At Trendia, we celebrate Indian festivals, traditions and roots with our ethnic wear for women, men, children and pay homage to our Indian roots. The Navratris - which literally means nine nights - celebrates the Hindu Goddess Parvati, and each day of these 9 nine days is dedicated to an incarnation or face of Goddess Durga. In India the festival is considered very sacred and many north Indian Hindu households perform various ceremonies, poojas, and women fast on most of the days. The festival culminates with the worship of 7 to 9 young pre-puberty girls on the last day and in many states, such as Garba - a group dance form in Gujarat - is performed.
We believe there's a goddess in every woman. So for celebrating Navratis which marks the beginning of the festive season in India, we present 9 different ethnic wear looks for women symboling the 9 different incarnations of the goddess Parvati.
1. Shailaputri - The first day of Navratris is dedicated to Goddess Shailaputri who represents goddess Parvati in her stage of childhood.
This pink light-weight lehenga for girls perfectly captures the innocent and yet feminine child in Shailaputri.
3. Chandraghanta - The third day of Navratri is dedicated to Parvati in her married aspect visualised as "adorned by heavy ornamentation on her limbs and dressed in red apparel." This maroon red banarasi silk saree by Trendia symbolises a married Indian woman like few other clothes can.
4. Kushmanda - The fourth day of Navratris is dedicated to Kushmanda, Devi Parvati in her stage of discovering that she is none other than Mahashakti and is visualised in the scriptures as "adorned by ornaments on her limbs and was dressed in pink and yellow vestments." This yellow silk peplum lehenga set with a gold foil pink dupatta represents the subtle feminine power and vulnerability of Kushmanda ably.
5. Skandamata - the fifth day of Navratris represents Devi Parvati in her stage of motherhood. Skandamata is visualised as "of gold complexion, with three eyes as well as a calm mien. She is adorned with light ornamentation on her limbs and is dressed in orange and yellow apparels."
This bright and soft orange lehariya legenga with yellow undertones is a fitting tribute to Skandamata.
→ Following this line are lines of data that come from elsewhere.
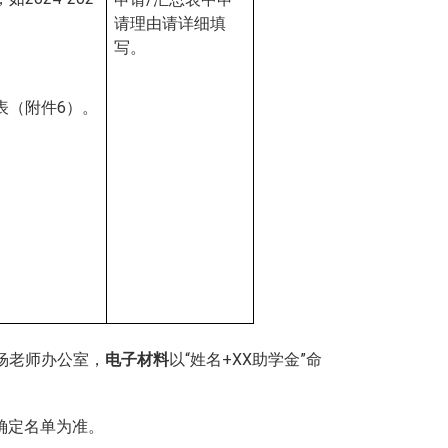
请理由请详细填
写。
表（附件
6
）
。
07杨老师办公室
，
电子材料
以
“
姓名
+XX
助学金
”命
确定名单为准。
6. Katyayani - The sixth day of Navratris is all about Goddess Katyayani and represents parvati in her warrior stage, symbolised as "adorned by heavy ornamentation on her limbs and is dressed in green and pink vestments. Her four hands each carried a sword, shield, lotus and trident."
This green and pink tissue saree with Zari border honours the strength and passion of Katayayani.
7. Kaalratri - The seventh day of Navratris is dedicated to Kaalratri, in her phase of destruction. This jet black Anarkali suit, suits the intensity and ruthlessness of Goddess Kaalratri in her full glory.
8. Mahagauri -The 8th and the penultimate day of Navratris is dedicated to goddess Mahagauri, representing Parvati or Gauri in her recovery phase. This phase is visualised as "adorned by light white ornamentation on her limbs and is dressed in white clothes. This white and gold lehenga gown with a jacket represents feminine beauty, purity and elegance just like a modern day Mahagauri.
The ninth and the last day of Navratris is Parvati reaching her highest and supreme form, knowing who she is as she has been established as the complete manifestation of Goddess Mahashakti. This gold zari and blue jamdani saree is the perfect tribute to the goddess in her most powerful, aware, and fulfilled avatar.